Given passage Block Start

This week, as Israeli Boris Gelfand challenges Indian Viswanathan Anand in the World Chess Championship, the “Promised Podcast” gang discusses three topics that have little to do with the Game of Kings.
(1) Did anyone say elections? After weeks of speculation about the likelihood of early elections settled into consensus that the country would go to the polls on September 4, PM Netanyahu and Kadima head Mufaz shocked pretty much everyone by announcing that Kadima would join the coalition in forming a “National Unity Government.” This move was praised by some (as by Gerald Steinberg) and criticized by others (as by Aluf Benn). Pundits are furiously pondering whom the move will benefit, in the long run, and whom it will harm. (And here, about the Ultra-Orthodox.) Mufaz, meanwhile, is being portrayed as an opportunist scoundrel, and hastily organized protests call for a pox to be visited on the houses of all politicians (save, perhaps, that of Shelly Yachimovich. Some, by the way, say that this will allow a true opposition, if a small one, to operate in the Knesset for the first time in years.). We ask: Is this turn of events good for Israel? Will a unity government on this scale help us or hurt us? Is it healthy for Israeli democracy? Now that the deal is done, what is likely to happen this summer?
(2) The continuing hunger strike of Palestinian prisoners. More than three weeks ago, on April 17, 1200 (or perhaps as many as 2500 – estimates vary) Palestinians in Israeli prisons launched a mass hunger strike, protesting their conditions and demanding more family visits and other such considerations. In so doing, they joined a hunger strike begun some 50 days earlier by two Palestinian prisoners. Several days ago, ten of these prisoners were transferred to Israeli hospitals for treatment. Earlier this week, the Supreme Court rejected the appeal of the prisoners who began their strike more than two months ago (and here). Amira Hess find the Israelis to blame for the strike. Shay Fogelman says, give into the prisoners’ demands. We ask: are the prisoners’ demands legit? Are their methods? Whether or not they are, how best ought Israel to respond?
(3) The remarkable life of Benzion Netanyahu. PM Netanyahu’s father, Benzion, was a remarkable man who lived a remarkable life through a remarkable epoch. This segment will review his life and life’s work, and address the question of how we ought to evaluate his rather chilling philosophy of Jewish life – in which efforts to cozy up to non-Jews are in all instances pathetically misguided and destined for tragedy — and its impact, if any, on Israeli politics.
All this and burning sh*t for Shimon bar Yochai, a century of Jews on the ball, and Idan Reichel’s McFerrin Project!

Given passage Block End

Reproduce the podcast episode description above word for word, starting at "(2) The continuing" and ending at "Israel to respond?".

Dataset entries Block Start

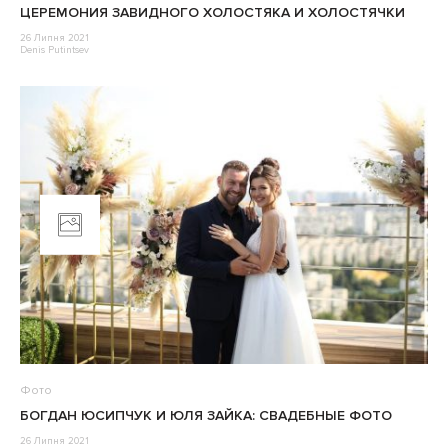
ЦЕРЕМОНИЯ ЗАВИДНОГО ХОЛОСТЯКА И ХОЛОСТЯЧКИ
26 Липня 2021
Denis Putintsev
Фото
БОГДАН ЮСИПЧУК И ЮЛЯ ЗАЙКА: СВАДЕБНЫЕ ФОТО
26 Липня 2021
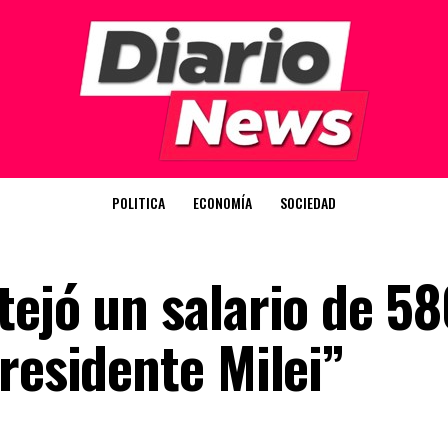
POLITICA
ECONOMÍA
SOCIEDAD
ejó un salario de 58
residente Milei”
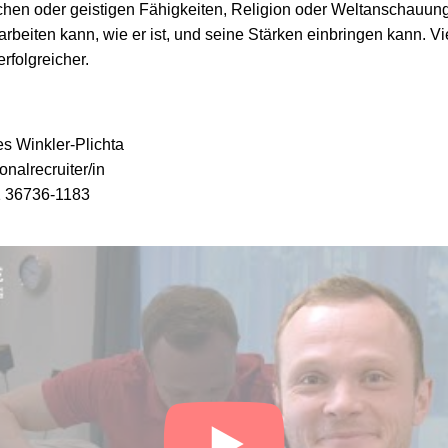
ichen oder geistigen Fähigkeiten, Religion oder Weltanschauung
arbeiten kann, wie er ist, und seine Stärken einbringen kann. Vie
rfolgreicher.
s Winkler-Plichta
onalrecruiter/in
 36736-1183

Dataset entries Block End
Dataset entries Block Start

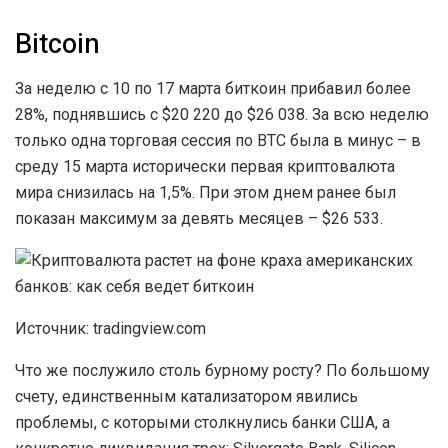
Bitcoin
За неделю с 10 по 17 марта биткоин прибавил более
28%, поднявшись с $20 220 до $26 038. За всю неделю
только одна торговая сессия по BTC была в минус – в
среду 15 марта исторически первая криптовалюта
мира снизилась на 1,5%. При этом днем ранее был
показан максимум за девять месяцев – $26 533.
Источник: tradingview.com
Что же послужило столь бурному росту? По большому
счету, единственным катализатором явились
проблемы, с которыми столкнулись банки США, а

Dataset entries Block End

- Exercise result
(2) The continuing hunger strike of Palestinian prisoners. More than three weeks ago, on April 17, 1200 (or perhaps as many as 2500 – estimates vary) Palestinians in Israeli prisons launched a mass hunger strike, protesting their conditions and demanding more family visits and other such considerations. In so doing, they joined a hunger strike begun some 50 days earlier by two Palestinian prisoners. Several days ago, ten of these prisoners were transferred to Israeli hospitals for treatment. Earlier this week, the Supreme Court rejected the appeal of the prisoners who began their strike more than two months ago (and here). Amira Hess find the Israelis to blame for the strike. Shay Fogelman says, give into the prisoners’ demands. We ask: are the prisoners’ demands legit? Are their methods? Whether or not they are, how best ought Israel to respond?